Веселые искорки в глазах Лагунова потухли, и речь его сразу приняла менее книжный отпечаток.
— Впервой слышу… Царство ему небесное! Так, так… Хм!.. Кубова мне всего более жаль, потому непьющий был человек и умом неглупый. Опора семьи. Жил всегда в уединенности, и на наших общественных собраньях голоса его никто никогда не слышал! Впрочем, — раз уж зашла об этом речь, — я вам, вполне откровенно, Федор Иванович, выскажу, что человеку, не потерявшему стыда и совести, трудно и иметь какое-либо дело с нашим обществом. Я вот, хотя бы, на себя вам укажу… Человек я, конечно, необразованный, даже горного училища не кончил, и глуп о ту пору был, приленивался, да и отец-покойник (за что я до самой смерти глаза ему колол) большого старанья к моему ученью не прилагал. остался я, — так надо сказать, — пень пнем!.. Правда, пристрастие к чтению огромадное имею: так бы вот, и проглотил разом все книжки, какие на свете есть. Но только книг хороших достать здесь с решеньем негде. В третьем годе подговорил я одного приятеля газету ‘Паломник’ в складчину выписывать, но ‘Паломник’ нам не поглянулся… Теперь вот ‘Родину’ собираемся попробовать… Однако, простите — я завлекся. Речь шла у нас про общество, и я говорил, что при всем недостатке моей необразованности я сам стараюсь возможно далее обходить то место, называемое сходом, где крикуны наши развивают свои глотки и где, по большей части, пахнет напитками алкоголя, или, говоря попросту, русской сивухой!

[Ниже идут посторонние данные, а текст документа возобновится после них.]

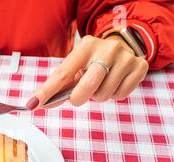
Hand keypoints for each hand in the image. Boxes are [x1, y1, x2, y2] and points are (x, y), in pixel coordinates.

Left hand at [25, 35, 148, 108]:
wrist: (124, 47)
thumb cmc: (93, 62)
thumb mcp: (76, 68)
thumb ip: (58, 87)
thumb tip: (37, 104)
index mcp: (86, 46)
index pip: (62, 74)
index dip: (47, 92)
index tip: (33, 104)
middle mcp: (107, 48)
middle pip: (87, 86)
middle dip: (79, 98)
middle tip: (78, 97)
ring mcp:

Федор Иваныч поднялся с места и сердито зашагал по комнате.
Вот то-то и оно: моя хата с краю!.. Все вы так рассуждаете, господа умники. Нахалы горло дерут и за водку продают общественные интересы, а вы со всем вашим умом и любовью к книжке предпочитаете отойти к сторонке и любоваться самим собой! И получается такая ужасная вещь: полдеревни болеет страшной болезнью, люди начинают помирать, а вы даже и не слыхали об этом, сидя в своей мурье, и впервые узнаете от меня, чужого, постороннего человека… Отлично, превосходно! Этак-то, разумеется, всего дальше можно уехать по пути благополучия и просвещения!
Видимо не ожидавший такого оборота беседы, гость сидел, смущенный и растерянный.

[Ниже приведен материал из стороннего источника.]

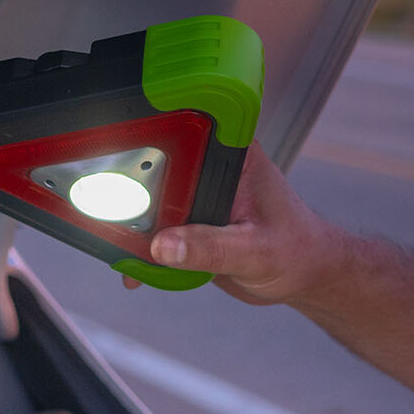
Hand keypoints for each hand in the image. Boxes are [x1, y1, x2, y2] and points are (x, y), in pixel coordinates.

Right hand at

— Напрасно вы это, совсем напрасно, Федор Иваныч, — неловко бормотал он, — что же я один поделать могу?
Но доктор его не слушал.
— Вот именно об этом-то я и думал перед вашим приходом. Какой вы все ужасной жизнью живете! Как вы разрознены, как бессмысленно себялюбивы! Каждый об себе только одном да о своем семейном гнездышке помышляет, а остальное хоть травой зарасти! И это зовется у вас миром, обществом? Да разве же так люди должны жить? Вот и относительно вас лично, Павел Амплеич: вы мне частенько вопросы задаете о том, как следует жить по настоящему, и как в других местах люди устраиваются, но скажите по совести: разве стоит вам серьезно на эти вопросы отвечать? Разве можно поверить, что они за живое вас хватают? Так, от безделья одного, язык чешется… Нет, я теперь хорошо знаю цену вашему любопытству и знаю, что вы за человек есть!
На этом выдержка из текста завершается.